A one-on-one performance feedback meeting is a “precious moment of connection,” author and Wellcoaches CEO Margaret Moore tells Harvard Business Review. “Think, ‘I’m here to make a difference in the life of this person.'”
If that isn’t enough pressure, it’s compounded by another factor: the task of judging another person, and being fair about it.
“What a performance appraisal requires is for one person to stand in judgment of another. Deep down, it’s uncomfortable,” Dick Grote, author of How to Be Good at Performance Appraisals, tells Harvard Business Review.
It’s worth the challenge. One-on-one performance feedback meetings are one of the most useful productivity tools a manager has. Meeting face-to-face is a necessary break from the usual digital communications of the modern workplace. It’s a great time to share gratitude and encouragement. Plus, it gives you a chance to step out of the daily grind and discuss big-picture, strategic questions.
Make the most of your one-on-ones! Read on for tips from Harvard Business Review-approved experts like Moore, Grote and How to Invest Your Time Like Money author Elizabeth Grace Saunders.
Maximize One-on-One Performance Feedback: 10 Tips
Sitting down one-on-one to discuss performance isn’t an everyday opportunity, even if your company is increasing the frequency of its performance feedback surveys and post-survey chats.
Don’t waste this chance to engage with each employee. Here are 10 tips for giving one-on-one performance feedback that’s productive and meaningful:
1. Give Employees Questions to Mull Over Beforehand
Your one-on-one time with each employee is limited, so be prepared to dive right in. Prepare employees by giving them questions to think over in advance:
- Who do you admire in the organization and why?
- What is the biggest opportunity we’re missing out on?
- What don’t you like about our product?
Include prep questions right in the online scheduling system for each meeting invitation, or email a bulleted list of topics you’d like to cover.
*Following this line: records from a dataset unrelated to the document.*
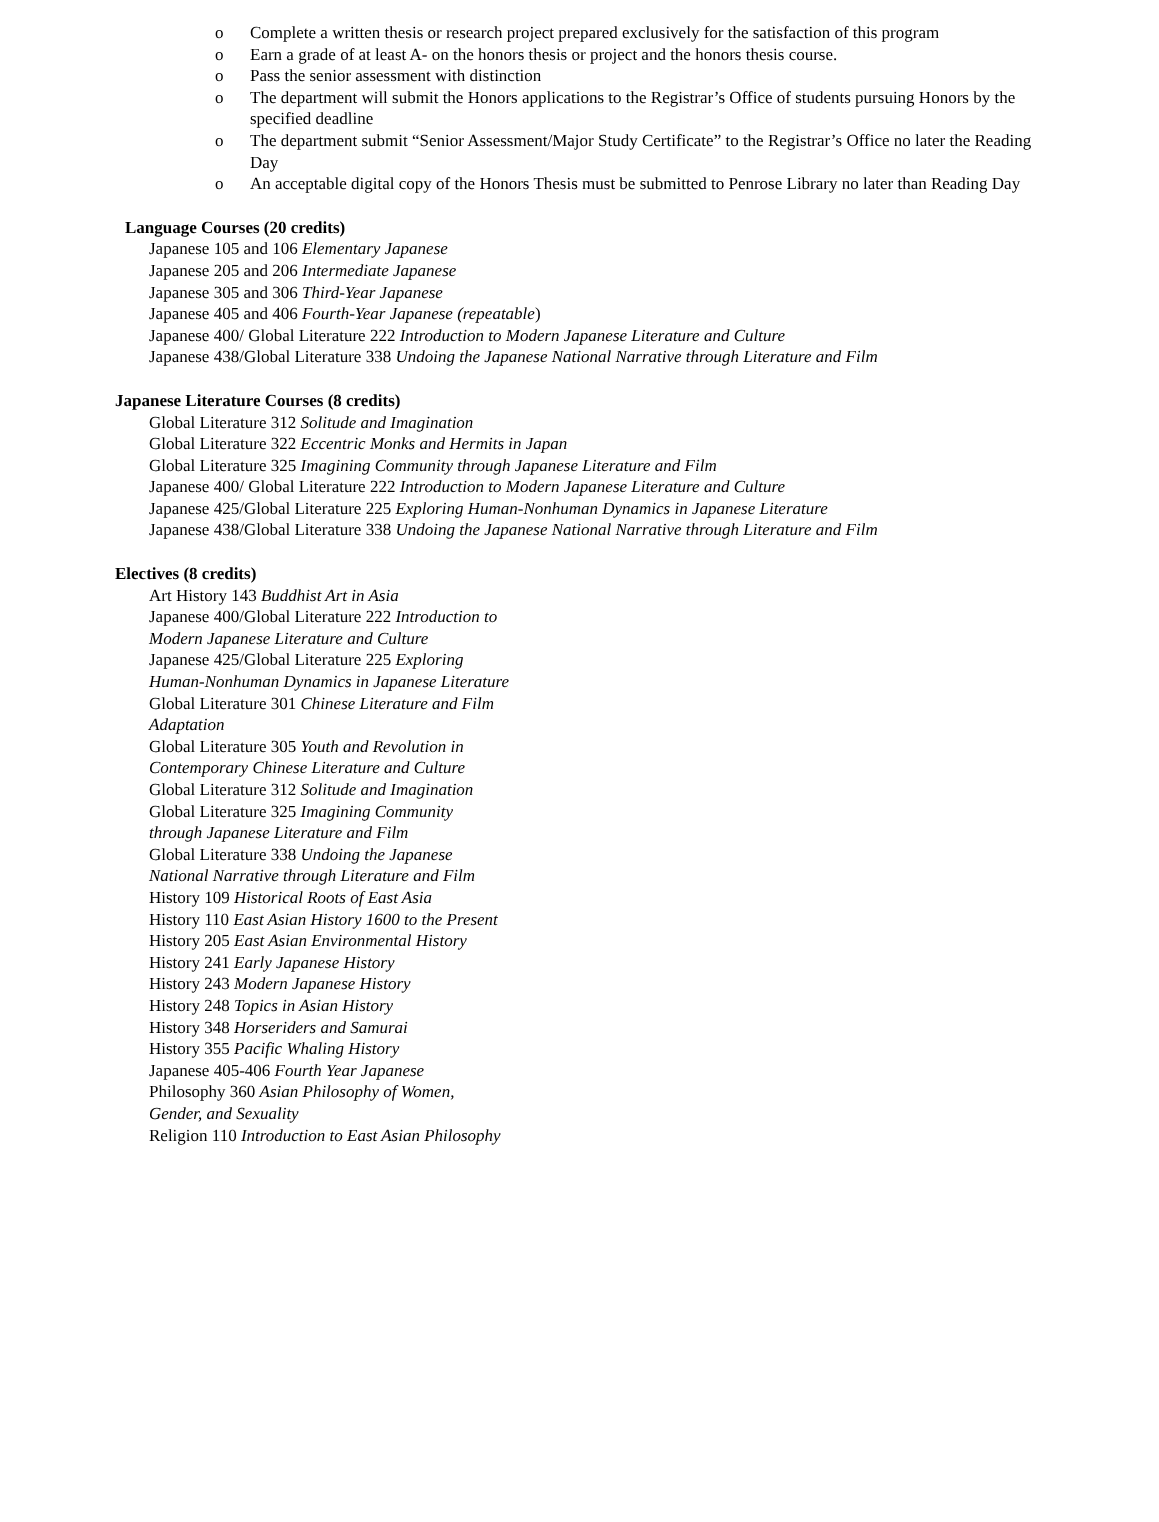o Complete a written thesis or research project prepared exclusively for the satisfaction of this program
o Earn a grade of at least A- on the honors thesis or project and the honors thesis course.
o Pass the senior assessment with distinction
o The department will submit the Honors applications to the Registrar’s Office of students pursuing Honors by the specified deadline
o The department submit “Senior Assessment/Major Study Certificate” to the Registrar’s Office no later the Reading Day
o An acceptable digital copy of the Honors Thesis must be submitted to Penrose Library no later than Reading Day
Language Courses (20 credits)
Japanese 105 and 106 Elementary Japanese
Japanese 205 and 206 Intermediate Japanese
Japanese 305 and 306 Third-Year Japanese
Japanese 405 and 406 Fourth-Year Japanese (repeatable)
Japanese 400/ Global Literature 222 Introduction to Modern Japanese Literature and Culture
Japanese 438/Global Literature 338 Undoing the Japanese National Narrative through Literature and Film
Japanese Literature Courses (8 credits)
Global Literature 312 Solitude and Imagination
Global Literature 322 Eccentric Monks and Hermits in Japan
Global Literature 325 Imagining Community through Japanese Literature and Film
Japanese 400/ Global Literature 222 Introduction to Modern Japanese Literature and Culture
Japanese 425/Global Literature 225 Exploring Human-Nonhuman Dynamics in Japanese Literature
Japanese 438/Global Literature 338 Undoing the Japanese National Narrative through Literature and Film
Electives (8 credits)
Art History 143 Buddhist Art in Asia
Japanese 400/Global Literature 222 Introduction to
Modern Japanese Literature and Culture
Japanese 425/Global Literature 225 Exploring
Human-Nonhuman Dynamics in Japanese Literature
Global Literature 301 Chinese Literature and Film
Adaptation
Global Literature 305 Youth and Revolution in
Contemporary Chinese Literature and Culture
Global Literature 312 Solitude and Imagination
Global Literature 325 Imagining Community
through Japanese Literature and Film
Global Literature 338 Undoing the Japanese
National Narrative through Literature and Film
History 109 Historical Roots of East Asia
History 110 East Asian History 1600 to the Present
History 205 East Asian Environmental History
History 241 Early Japanese History
History 243 Modern Japanese History
History 248 Topics in Asian History
History 348 Horseriders and Samurai
History 355 Pacific Whaling History
Japanese 405-406 Fourth Year Japanese
Philosophy 360 Asian Philosophy of Women,
Gender, and Sexuality
Religion 110 Introduction to East Asian Philosophy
Share your questions a week or so beforehand so employees have plenty of time to think — this isn’t a pop quiz or an ambush!
2. Stick to the Schedule
Actions speak louder than words. Canceling or pushing back a scheduled meeting sends the wrong message to employees. Demonstrate your commitment to each employee by sticking to the schedule and arriving on time.
3. Don’t Offer a ‘Feedback Sandwich’
The “feedback sandwich” — compliment, criticism, compliment — was once the gold standard. But many management experts now agree it demoralizes good workers and falsely encourages those who are struggling. Pick a side, advises Grote. Praise motivates people who are already competent at their jobs. For poor performers, don’t sugarcoat bad news but keep the focus positive and oriented toward an action plan for improvement.
4. Begin with a ‘Win’
Before digging into a deeper discussion, start off the meeting by congratulating the employee for a recent ‘win,’ even a small one. Keep it simple and acknowledge their input: “I know you worked hard on that, and it went well.”
5. Practice Mindfulness
You need to be fully present with each employee during your one-on-one. Silence all digital notifications and other distractions while you’re meeting. If “busyness” and multitasking are draining you, try the Greater Good Science Center’s 3-Minute Body Scan Meditation before the meeting so you can be calm and focused during the meeting.
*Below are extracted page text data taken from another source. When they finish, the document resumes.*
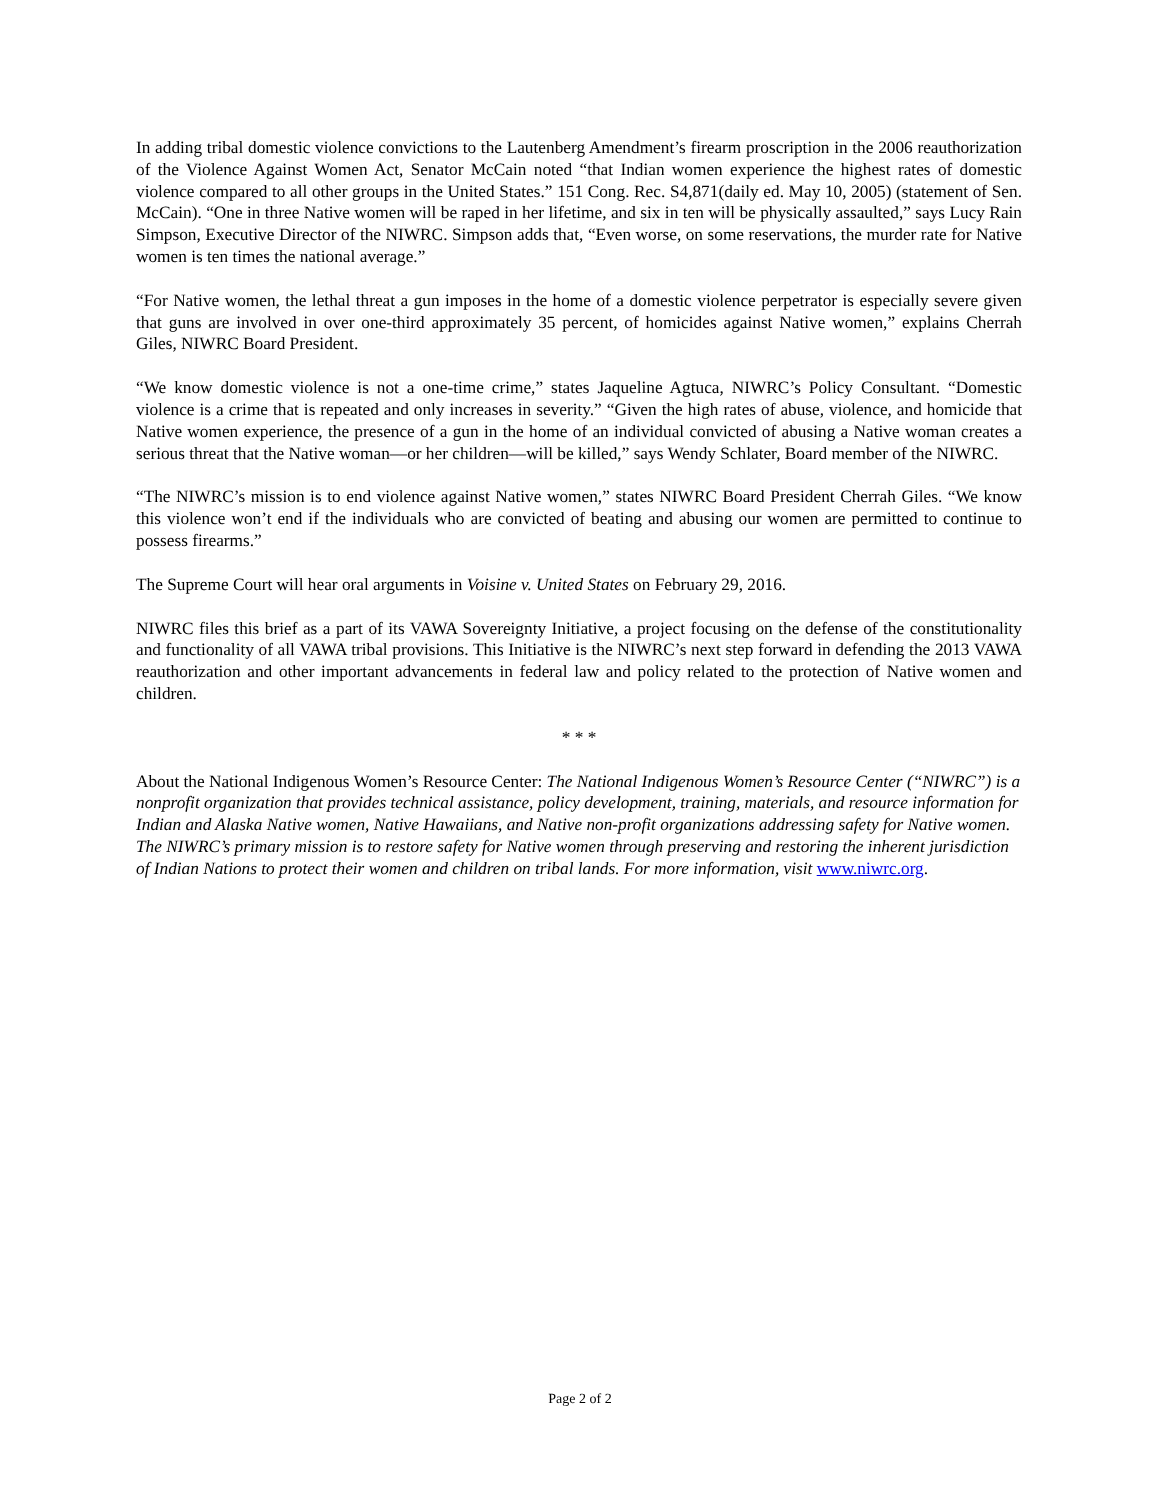In adding tribal domestic violence convictions to the Lautenberg Amendment’s firearm proscription in the 2006 reauthorization of the Violence Against Women Act, Senator McCain noted “that Indian women experience the highest rates of domestic violence compared to all other groups in the United States.” 151 Cong. Rec. S4,871(daily ed. May 10, 2005) (statement of Sen. McCain). “One in three Native women will be raped in her lifetime, and six in ten will be physically assaulted,” says Lucy Rain Simpson, Executive Director of the NIWRC. Simpson adds that, “Even worse, on some reservations, the murder rate for Native women is ten times the national average.”
“For Native women, the lethal threat a gun imposes in the home of a domestic violence perpetrator is especially severe given that guns are involved in over one-third approximately 35 percent, of homicides against Native women,” explains Cherrah Giles, NIWRC Board President.
“We know domestic violence is not a one-time crime,” states Jaqueline Agtuca, NIWRC’s Policy Consultant. “Domestic violence is a crime that is repeated and only increases in severity.” “Given the high rates of abuse, violence, and homicide that Native women experience, the presence of a gun in the home of an individual convicted of abusing a Native woman creates a serious threat that the Native woman—or her children—will be killed,” says Wendy Schlater, Board member of the NIWRC.
“The NIWRC’s mission is to end violence against Native women,” states NIWRC Board President Cherrah Giles. “We know this violence won’t end if the individuals who are convicted of beating and abusing our women are permitted to continue to possess firearms.”
The Supreme Court will hear oral arguments in Voisine v. United States on February 29, 2016.
NIWRC files this brief as a part of its VAWA Sovereignty Initiative, a project focusing on the defense of the constitutionality and functionality of all VAWA tribal provisions. This Initiative is the NIWRC’s next step forward in defending the 2013 VAWA reauthorization and other important advancements in federal law and policy related to the protection of Native women and children.
* * *
About the National Indigenous Women’s Resource Center: The National Indigenous Women’s Resource Center (“NIWRC”) is a nonprofit organization that provides technical assistance, policy development, training, materials, and resource information for Indian and Alaska Native women, Native Hawaiians, and Native non-profit organizations addressing safety for Native women. The NIWRC’s primary mission is to restore safety for Native women through preserving and restoring the inherent jurisdiction of Indian Nations to protect their women and children on tribal lands. For more information, visit www.niwrc.org.
Page 2 of 2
“You are there to learn,” Moore says. You’re in charge of the discussion but that doesn’t mean you need to dominate it. Listen and respond thoughtfully. Making sure employees feel heard is an important part of any feedback discussion.
7. Be Specific with Advice
Advice and praise always have the most impact when they’re specific and targeted. “Don’t say things like: ‘You need to be more proactive.’ That doesn’t mean anything. Say something like: ‘You need to take more initiative in calling potential sales leads,'” advises Grote. Employees should leave one-on-one performance feedback meetings knowing exactly what to do and by when.
8. Ask About Career Goals and Development
Your priority topic is current performance, but asking about career goals and development can guide the discussion and provide context for your feedback and advice.
9. Block Regular Time for One-on-Ones
When employees know they have a standing meeting, they are less likely to barrage you with a “constant stream of interruptions,” Saunders says. Experiment with the right frequency of holding one-on-one meetings for your organization, but keep it regular. Let employees know they can rely on you for one-on-one time.
10. Don’t Forget to Thank Employees
It’s the little things that count! Always remember to say “Thank You” to employees as part of your one-on-one performance feedback. Praising their hard work is important, but thanking them gives your feedback an added layer of meaning. It lets them know you personally care and are invested in their success.